What Size Water Softener Do I Need?

The size of your water softener is dependent on your water usage, which has less to do with the size of your house than it does the number of people living there. You don’t need to worry about how much water you use for landscaping and whether or not you have a pool, since outdoor water is usually plumbed separately from your indoor water. There are tools online to help you calculate your water usage, but you’re better off talking to your chosen water softener specialist about your individual situation.

Water hardness is often measured in grains per gallon, so you’ll encounter water softeners sold in various grain capacities. Grain capacity refers to the number of grains that a water softener is capable of removing with each regeneration. For example, a 48,000 grain water softener removes 48,000 grains every time it regenerates.
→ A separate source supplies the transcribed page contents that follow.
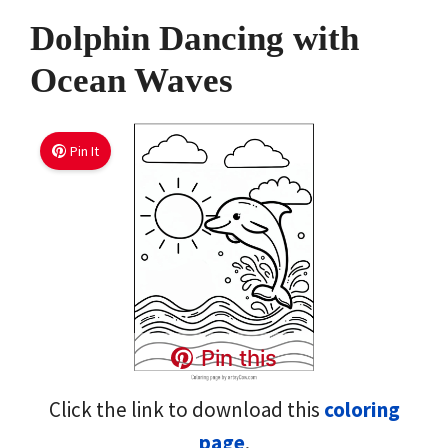
Dolphin Dancing with
Ocean Waves
Pin It
Pin this
Click the link to download this
coloring
page
.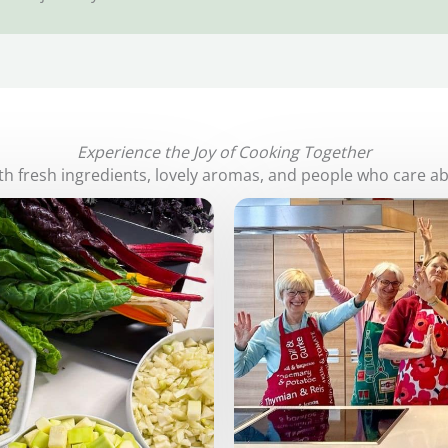
Experience the Joy of Cooking Together
with fresh ingredients, lovely aromas, and people who care a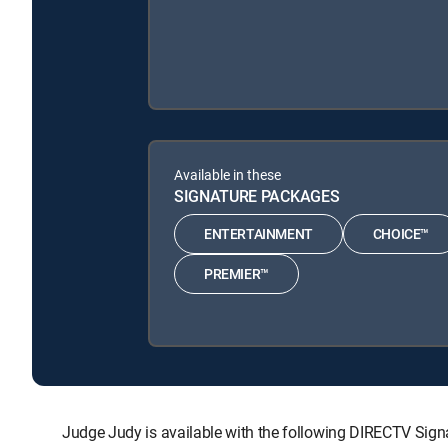
Available in these
SIGNATURE PACKAGES
ENTERTAINMENT
CHOICE™
PREMIER™
Judge Judy is available with the following DIRECTV S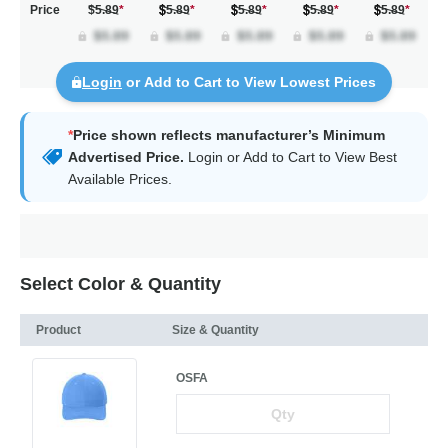
Price
$5.89
*
5.89
*
5.89
*
5.89
*
5.89
*
Login
or Add to Cart to View Lowest Prices
*
Price shown reflects manufacturer’s Minimum
Advertised Price.
Login
or Add to Cart to View Best
Available Prices.
Select Color & Quantity
Product
Size & Quantity
OSFA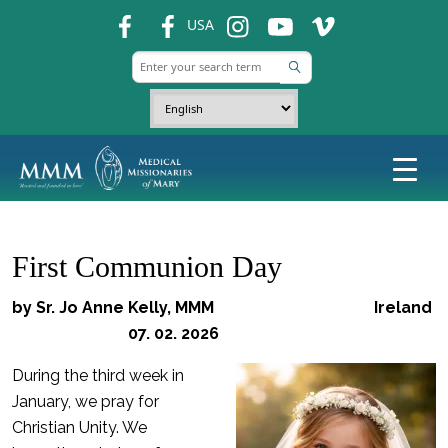
fb
fb
ins
ins
ins
USA
First Communion Day
by Sr. Jo Anne Kelly, MMM Ireland
07. 02. 2026
During the third week in
January, we pray for
Christian Unity. We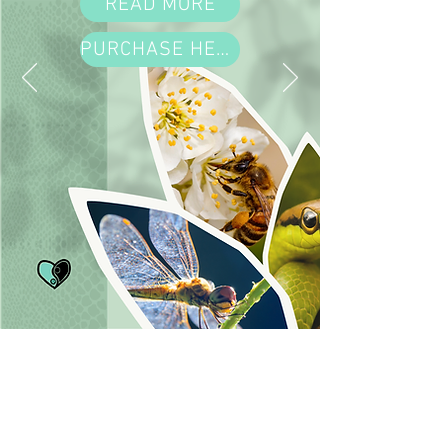
READ MORE
PURCHASE HERE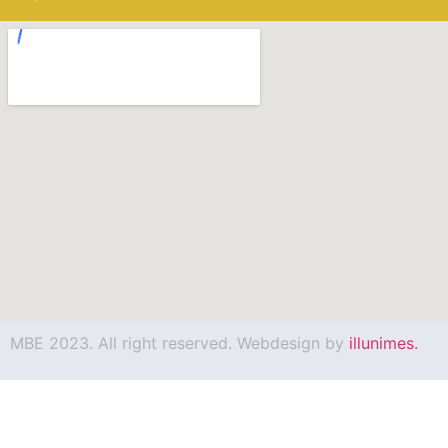
MBE 2023. All right reserved. Webdesign by
illunimes.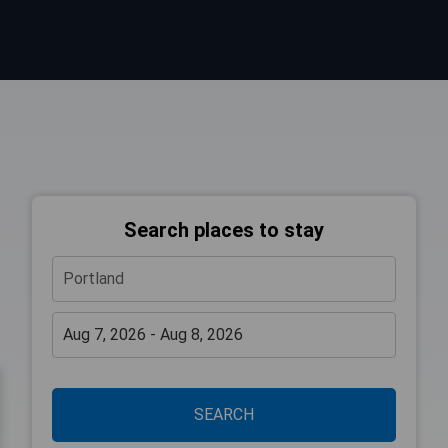
Search places to stay
SEARCH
The grain capacity that you will need depends on the water hardness level in your area, how often the water softener regenerates, and your household water usage. This helpful article explains how to calculate what grain capacity you should look for in a water softener.

How Do I Know if I’m Buying a Quality Water Softener?

Look for water softeners that are certified by the NSF or the WQA. According to, “NSF International is an independent testing organization that tests and certifies water-treatment products. The water industry’s trade organization, the Water Quality Association, also certifies equipment, so look for the WQA Gold Seal.” You can also look for Energy Star Certification to see whether your chosen water softener is energy efficient. All of these organizations have websites where you can run a search for certified products and systems.

Hard water can cause problems that run much deeper than dirty dishes or spotty glass. Buying or leasing a water softener might seem unnecessary, but it can prevent a lot of trouble with your plumbing in the long run. Whether you’re considering to invest in a water softener in the near future or not, hopefully this guide has helped you understand the hard water problem prevalent in Las Vegas while also providing some solutions.